*WHAT TO PRODUCE:*
With the pictures removed, set down all of the entries below exactly.

Document understanding data:
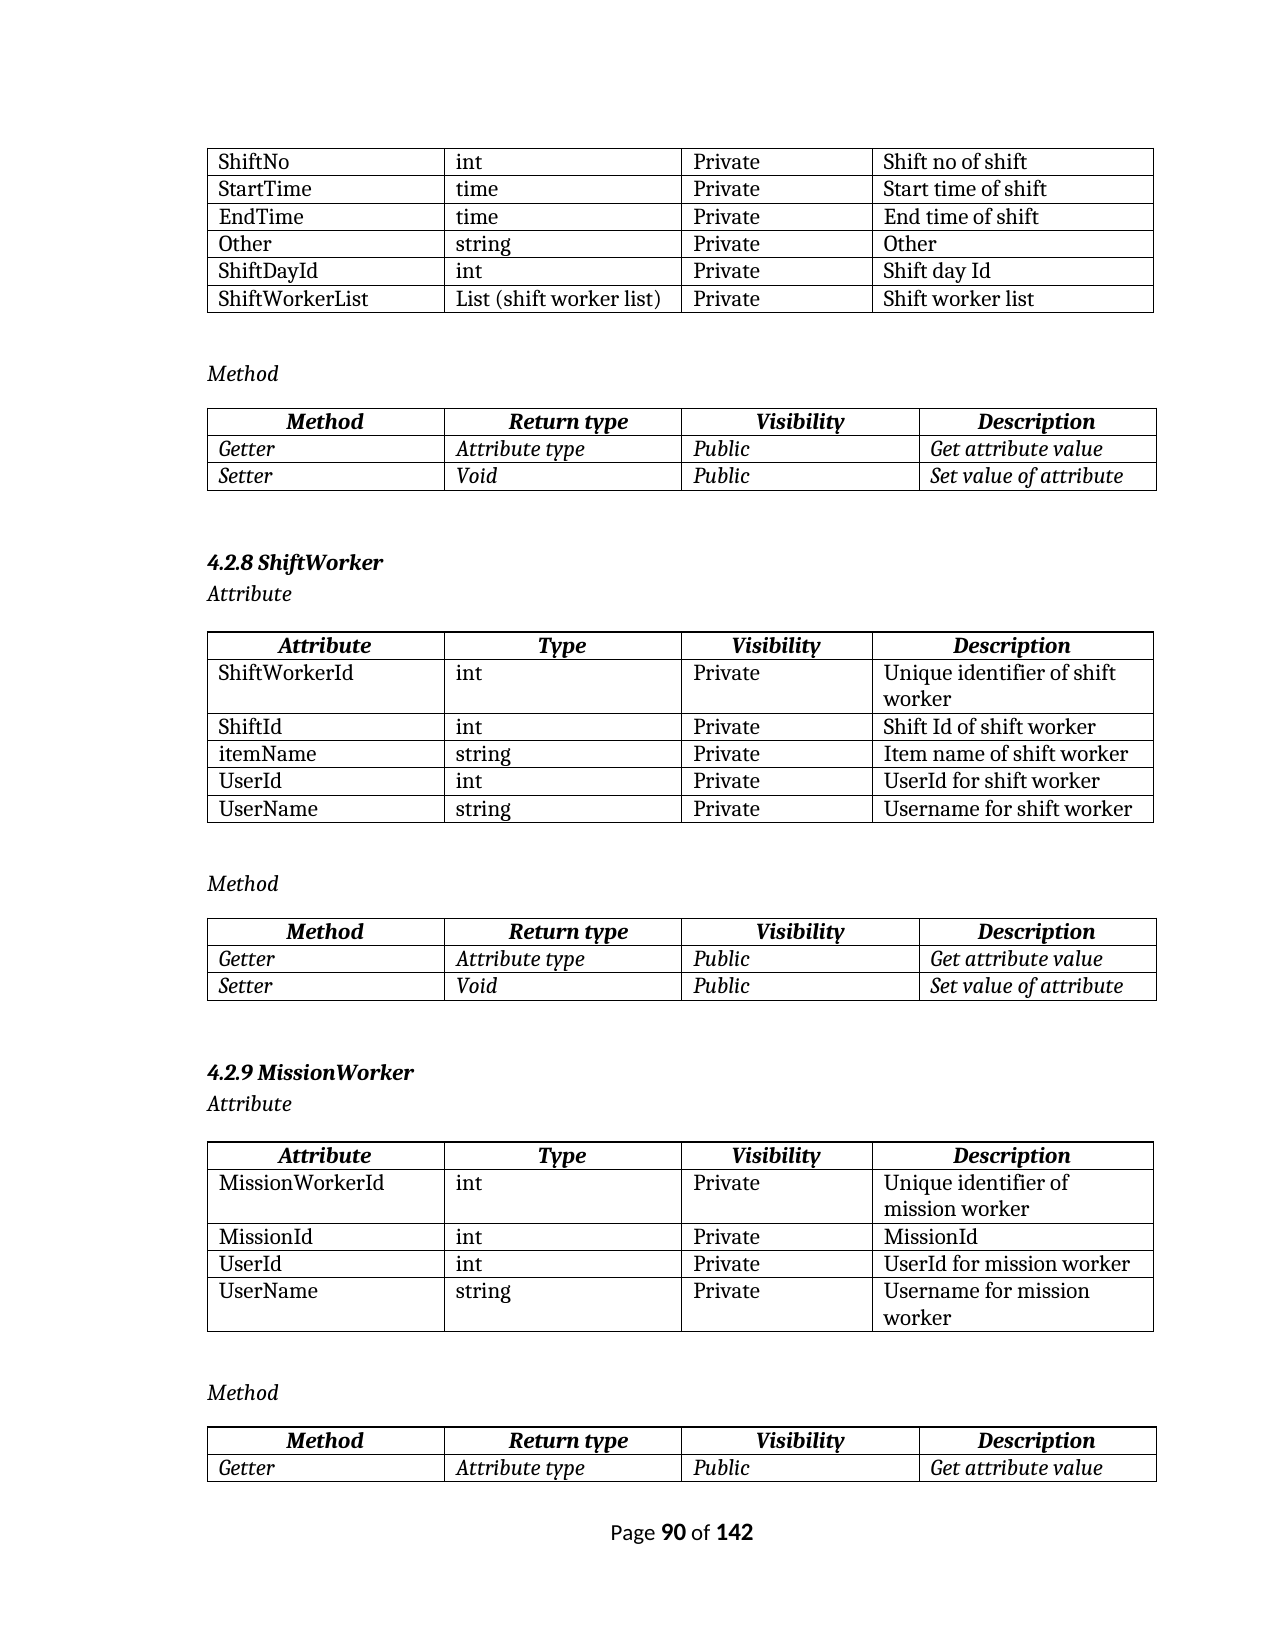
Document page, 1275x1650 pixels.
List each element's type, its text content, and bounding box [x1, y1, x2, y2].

table_cell string [445, 1278, 681, 1331]
table_header Method [208, 919, 444, 945]
table_cell Unique identifier of mission worker [873, 1170, 1153, 1222]
table_header Description [873, 1143, 1153, 1169]
table_cell int [445, 768, 681, 795]
table_cell string [445, 231, 681, 257]
table_cell UserName [208, 796, 444, 822]
table_cell Void [445, 463, 681, 490]
table_cell Private [682, 768, 872, 795]
table_header Type [445, 633, 681, 659]
table_cell Private [682, 204, 872, 230]
table_cell Attribute type [445, 1455, 681, 1481]
table_cell Private [682, 149, 872, 175]
table_cell int [445, 714, 681, 740]
table_header Visibility [682, 1143, 872, 1169]
table_cell Setter [208, 973, 444, 1000]
table_cell Username for mission worker [873, 1278, 1153, 1331]
table_cell Public [682, 946, 919, 972]
table_cell UserId [208, 1251, 444, 1277]
table_cell MissionId [873, 1224, 1153, 1250]
table_header Return type [445, 1428, 681, 1454]
table_cell Get attribute value [920, 946, 1156, 972]
text Method [207, 870, 1157, 897]
table_header Visibility [682, 409, 919, 435]
table_cell Void [445, 973, 681, 1000]
table_header Type [445, 1143, 681, 1169]
text 4.2.8 ShiftWorker Attribute [207, 550, 1157, 607]
table_cell Set value of attribute [920, 463, 1156, 490]
table_header Description [920, 1428, 1156, 1454]
table_cell End time of shift [873, 204, 1153, 230]
table_cell UserId for mission worker [873, 1251, 1153, 1277]
table_header Visibility [682, 633, 872, 659]
text Method [207, 360, 1157, 387]
table_cell Item name of shift worker [873, 741, 1153, 767]
table_cell Setter [208, 463, 444, 490]
table_cell Shift worker list [873, 286, 1153, 312]
table_cell UserId [208, 768, 444, 795]
table_cell Private [682, 796, 872, 822]
table_cell Public [682, 463, 919, 490]
table_cell Shift Id of shift worker [873, 714, 1153, 740]
table_cell Private [682, 741, 872, 767]
table_cell Public [682, 436, 919, 462]
table_cell ShiftWorkerList [208, 286, 444, 312]
table_header Method [208, 1428, 444, 1454]
table_cell MissionWorkerId [208, 1170, 444, 1222]
table_cell ShiftDayId [208, 258, 444, 285]
table_cell UserName [208, 1278, 444, 1331]
table_cell Private [682, 231, 872, 257]
table_cell Attribute type [445, 946, 681, 972]
table_header Visibility [682, 919, 919, 945]
table_cell Start time of shift [873, 176, 1153, 202]
table_header Attribute [208, 633, 444, 659]
table_cell UserId for shift worker [873, 768, 1153, 795]
table_cell int [445, 1170, 681, 1222]
table_cell Private [682, 1251, 872, 1277]
table_header Description [920, 919, 1156, 945]
table_cell Get attribute value [920, 436, 1156, 462]
table_cell Private [682, 1170, 872, 1222]
table_cell Other [208, 231, 444, 257]
table_cell Getter [208, 436, 444, 462]
table_cell Private [682, 286, 872, 312]
table_cell MissionId [208, 1224, 444, 1250]
table_cell Unique identifier of shift worker [873, 660, 1153, 712]
table_cell ShiftNo [208, 149, 444, 175]
table_cell string [445, 796, 681, 822]
table_cell Private [682, 1224, 872, 1250]
table_cell int [445, 149, 681, 175]
table_cell itemName [208, 741, 444, 767]
table_cell StartTime [208, 176, 444, 202]
table_header Method [208, 409, 444, 435]
table_cell Private [682, 714, 872, 740]
table_cell int [445, 1224, 681, 1250]
table_cell time [445, 176, 681, 202]
text 4.2.9 MissionWorker Attribute [207, 1060, 1157, 1117]
table_header Return type [445, 919, 681, 945]
table_cell Username for shift worker [873, 796, 1153, 822]
table_cell Other [873, 231, 1153, 257]
table_header Visibility [682, 1428, 919, 1454]
table_cell Shift no of shift [873, 149, 1153, 175]
table_cell int [445, 660, 681, 712]
table_cell EndTime [208, 204, 444, 230]
table_cell Private [682, 258, 872, 285]
table_header Return type [445, 409, 681, 435]
table_cell int [445, 258, 681, 285]
table_cell string [445, 741, 681, 767]
table_cell Get attribute value [920, 1455, 1156, 1481]
table_cell int [445, 1251, 681, 1277]
table_cell Private [682, 660, 872, 712]
table_cell Set value of attribute [920, 973, 1156, 1000]
table_cell Attribute type [445, 436, 681, 462]
table_cell Getter [208, 1455, 444, 1481]
text Method [207, 1379, 1157, 1406]
table_cell Private [682, 176, 872, 202]
table_header Description [873, 633, 1153, 659]
table_cell Getter [208, 946, 444, 972]
table_header Attribute [208, 1143, 444, 1169]
table_cell Public [682, 973, 919, 1000]
table_header Description [920, 409, 1156, 435]
table_cell time [445, 204, 681, 230]
table_cell ShiftId [208, 714, 444, 740]
table_cell Private [682, 1278, 872, 1331]
table_cell Public [682, 1455, 919, 1481]
table_cell List (shift worker list) [445, 286, 681, 312]
table_cell Shift day Id [873, 258, 1153, 285]
table_cell ShiftWorkerId [208, 660, 444, 712]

*ANSWER SECTION:*
Document page, 1275x1650 pixels.
List each element's type, its text content, and bounding box [x1, y1, x2, y2].

table_cell string [445, 1278, 681, 1331]
table_header Method [208, 919, 444, 945]
table_cell Unique identifier of mission worker [873, 1170, 1153, 1222]
table_header Description [873, 1143, 1153, 1169]
table_cell int [445, 768, 681, 795]
table_cell string [445, 231, 681, 257]
table_cell UserName [208, 796, 444, 822]
table_cell Void [445, 463, 681, 490]
table_cell Private [682, 768, 872, 795]
table_header Type [445, 633, 681, 659]
table_cell Private [682, 204, 872, 230]
table_cell Attribute type [445, 1455, 681, 1481]
table_cell Private [682, 149, 872, 175]
table_cell int [445, 714, 681, 740]
table_header Visibility [682, 1143, 872, 1169]
table_cell Setter [208, 973, 444, 1000]
table_cell Username for mission worker [873, 1278, 1153, 1331]
table_cell Public [682, 946, 919, 972]
table_cell UserId [208, 1251, 444, 1277]
table_cell MissionId [873, 1224, 1153, 1250]
table_header Return type [445, 1428, 681, 1454]
table_cell Get attribute value [920, 946, 1156, 972]
text Method [207, 870, 1157, 897]
table_header Visibility [682, 409, 919, 435]
table_cell Void [445, 973, 681, 1000]
table_header Type [445, 1143, 681, 1169]
text 4.2.8 ShiftWorker Attribute [207, 550, 1157, 607]
table_cell Set value of attribute [920, 463, 1156, 490]
table_header Description [920, 1428, 1156, 1454]
table_cell End time of shift [873, 204, 1153, 230]
table_cell UserId for mission worker [873, 1251, 1153, 1277]
table_header Visibility [682, 633, 872, 659]
text Method [207, 360, 1157, 387]
table_cell Item name of shift worker [873, 741, 1153, 767]
table_cell Setter [208, 463, 444, 490]
table_cell Shift worker list [873, 286, 1153, 312]
table_cell UserId [208, 768, 444, 795]
table_cell Private [682, 796, 872, 822]
table_cell Public [682, 463, 919, 490]
table_cell Shift Id of shift worker [873, 714, 1153, 740]
table_cell Private [682, 741, 872, 767]
table_cell Public [682, 436, 919, 462]
table_cell ShiftWorkerList [208, 286, 444, 312]
table_header Method [208, 1428, 444, 1454]
table_cell MissionWorkerId [208, 1170, 444, 1222]
table_cell ShiftDayId [208, 258, 444, 285]
table_cell UserName [208, 1278, 444, 1331]
table_cell Private [682, 231, 872, 257]
table_cell Attribute type [445, 946, 681, 972]
table_header Visibility [682, 919, 919, 945]
table_cell Start time of shift [873, 176, 1153, 202]
table_header Attribute [208, 633, 444, 659]
table_cell UserId for shift worker [873, 768, 1153, 795]
table_cell int [445, 1170, 681, 1222]
table_cell Private [682, 1251, 872, 1277]
table_header Description [920, 919, 1156, 945]
table_cell Get attribute value [920, 436, 1156, 462]
table_cell Private [682, 1170, 872, 1222]
table_cell Other [208, 231, 444, 257]
table_cell Getter [208, 436, 444, 462]
table_cell Private [682, 286, 872, 312]
table_cell MissionId [208, 1224, 444, 1250]
table_cell Unique identifier of shift worker [873, 660, 1153, 712]
table_cell ShiftNo [208, 149, 444, 175]
table_cell string [445, 796, 681, 822]
table_cell Private [682, 1224, 872, 1250]
table_cell int [445, 149, 681, 175]
table_cell itemName [208, 741, 444, 767]
table_cell StartTime [208, 176, 444, 202]
table_header Method [208, 409, 444, 435]
table_cell Private [682, 714, 872, 740]
table_cell int [445, 1224, 681, 1250]
table_cell time [445, 176, 681, 202]
text 4.2.9 MissionWorker Attribute [207, 1060, 1157, 1117]
table_header Return type [445, 919, 681, 945]
table_cell Username for shift worker [873, 796, 1153, 822]
table_cell Other [873, 231, 1153, 257]
table_header Visibility [682, 1428, 919, 1454]
table_cell Shift no of shift [873, 149, 1153, 175]
table_cell int [445, 660, 681, 712]
table_cell EndTime [208, 204, 444, 230]
table_cell Private [682, 258, 872, 285]
table_header Return type [445, 409, 681, 435]
table_cell int [445, 258, 681, 285]
table_cell string [445, 741, 681, 767]
table_cell Get attribute value [920, 1455, 1156, 1481]
table_cell int [445, 1251, 681, 1277]
table_cell Private [682, 660, 872, 712]
table_cell Set value of attribute [920, 973, 1156, 1000]
table_cell Attribute type [445, 436, 681, 462]
table_cell Getter [208, 1455, 444, 1481]
text Method [207, 1379, 1157, 1406]
table_cell Private [682, 176, 872, 202]
table_header Description [873, 633, 1153, 659]
table_cell Getter [208, 946, 444, 972]
table_header Attribute [208, 1143, 444, 1169]
table_cell Public [682, 973, 919, 1000]
table_header Description [920, 409, 1156, 435]
table_cell time [445, 204, 681, 230]
table_cell ShiftId [208, 714, 444, 740]
table_cell Private [682, 1278, 872, 1331]
table_cell Public [682, 1455, 919, 1481]
table_cell List (shift worker list) [445, 286, 681, 312]
table_cell Shift day Id [873, 258, 1153, 285]
table_cell ShiftWorkerId [208, 660, 444, 712]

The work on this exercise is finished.